Йенс провел рукой вверх по обнаженному бедру Валентины и прошелся пальцами по ребрам. Он сидел на кровати рядом с ней, потому что любил смотреть на нее. Вид ее обнаженного тела всегда ласкал его глаз. Ласкал глаз. Раньше ему это выражение казалось бессмысленным: разве могут глаза чувствовать ласку? Но теперь он понял. Его глаза тосковали, когда ее не было рядом. Не имея возможности смотреть на нее, он ощущал внутреннюю пустоту. До сих пор он не испытывал подобного ни с одной из женщин. Еще не было такого, чтобы чейто образ он хранил в голове бережно, как бесценное сокровище. Сейчас он решил попытаться незаметно выяснить, что могло вызвать у девушки интерес к царице.

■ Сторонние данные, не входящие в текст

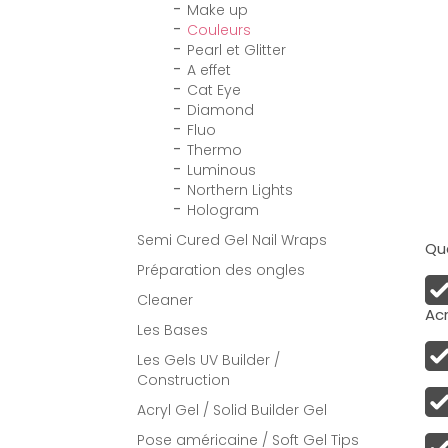
Make up
Couleurs
Pearl et Glitter
A effet
Cat Eye
Diamond
Fluo
Thermo
Luminous
Northern Lights
Hologram
Semi Cured Gel Nail Wraps
Qua
Préparation des ongles
Cleaner
Acr
Les Bases
Les Gels UV Builder /
Construction
Acryl Gel / Solid Builder Gel
Pose américaine / Soft Gel Tips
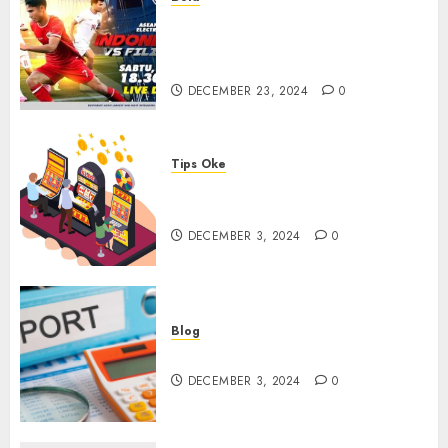
Walau Kalah dari Filipina,
Semangat Indonesia Tetap
Ada
DECEMBER 23, 2024
0
Tips Oke
Tips Membasmi Judol ala
Tretan Muslim
DECEMBER 3, 2024
0
Blog
Maju Mundur PPN 12%
DECEMBER 3, 2024
0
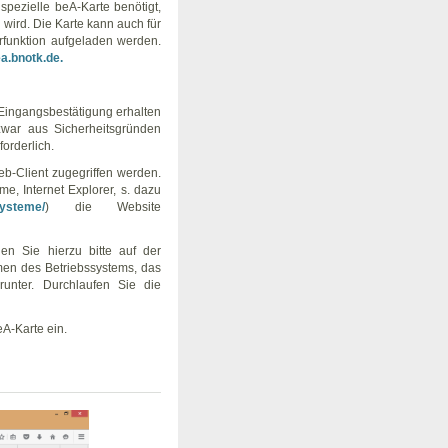
 spezielle beA-Karte benötigt,
ird. Die Karte kann auch für
rfunktion aufgeladen werden.
a.bnotk.de.
r Eingangsbestätigung erhalten
war aus Sicherheitsgründen
orderlich.
b-Client zugegriffen werden.
me, Internet Explorer, s. dazu
systeme/
) die Website
len Sie hierzu bitte auf der
men des Betriebssystems, das
unter. Durchlaufen Sie die
eA-Karte ein.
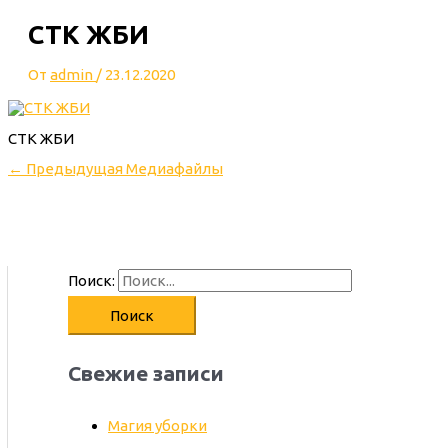
СТК ЖБИ
От
admin
/
23.12.2020
СТК ЖБИ
←
Предыдущая Медиафайлы
Поиск:
Свежие записи
Магия уборки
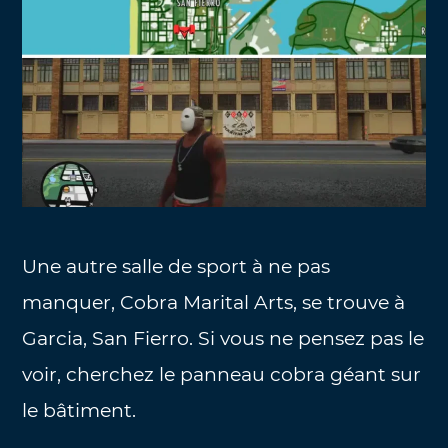
Une autre salle de sport à ne pas
manquer, Cobra Marital Arts, se trouve à
Garcia, San Fierro. Si vous ne pensez pas le
voir, cherchez le panneau cobra géant sur
le bâtiment.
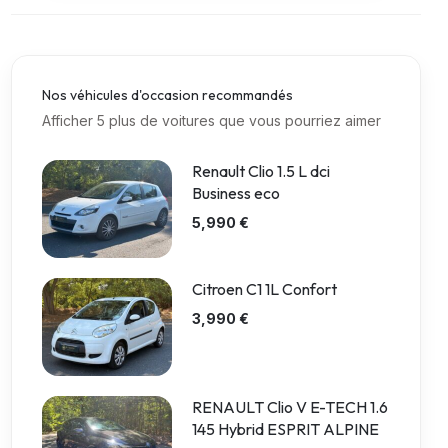
Nos véhicules d'occasion recommandés
Afficher 5 plus de voitures que vous pourriez aimer
Renault Clio 1.5 L dci
Business eco
5,990 €
Citroen C1 1L Confort
3,990 €
RENAULT Clio V E-TECH 1.6
145 Hybrid ESPRIT ALPINE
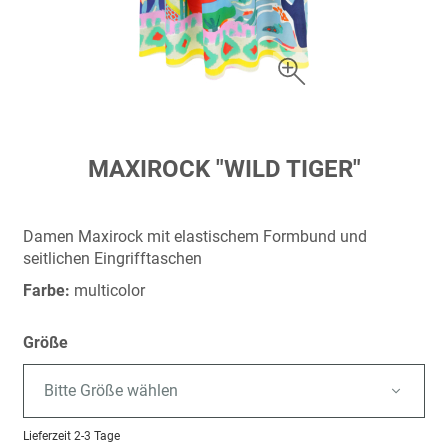
Zum
MAXIROCK "WILD TIGER"
Anfang
der
Bildergalerie
Damen Maxirock mit elastischem Formbund und
springen
seitlichen Eingrifftaschen
Farbe:
multicolor
Größe
Bitte Größe wählen
Lieferzeit
2-3 Tage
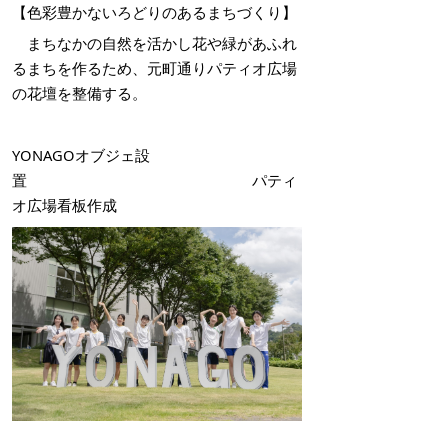
【色彩豊かないろどりのあるまちづくり】
まちなかの自然を活かし花や緑があふれ
るまちを作るため、元町通りパティオ広場
の花壇を整備する。
YONAGOオブジェ設
置 パティ
オ広場看板作成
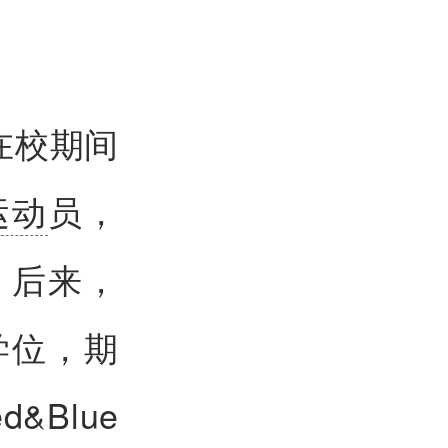
，在校期间
运动
员，
。后来，
学位，期
Blue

— Я думаю, прежде всего дело в том, что она очень застенчива, — пояснил он. — Царица, конечно, аристократка, но она попросту не умеет вести светские разговоры, поэтому и сторонится придворной жизни. За это ее и не любят. Впрочем, одно можно сказать наверняка: характер у нее сильный.

— Что значит сильный?

— Почти все время она держит царя при себе, в Царском селе. Он и работает там, в Александровском дворце. Я знаю, что это всего в двадцати милях от Петербурга, но сейчас, когда в городе неспокойно, и двадцать миль — большое расстояние. Царь обязан быть здесь.

Валентина кивнула с серьезным видом, точно много думала об этом.

— А их дочери, великие княжны, они тоже там?

— Да. Все говорят, что они очень дружно живут. Любят вместе кататься на лошадях, плавать на лодках и заниматься спортом. Они обожают теннис. И, конечно, ухаживают за мальчиком. Он — центр их мира.

— Да. Цесаревич Алексей.

Йенс опустил голову и нежно поцеловал оба ее колена. Она запустила руку ему в волосы и приблизила к себе его лицо.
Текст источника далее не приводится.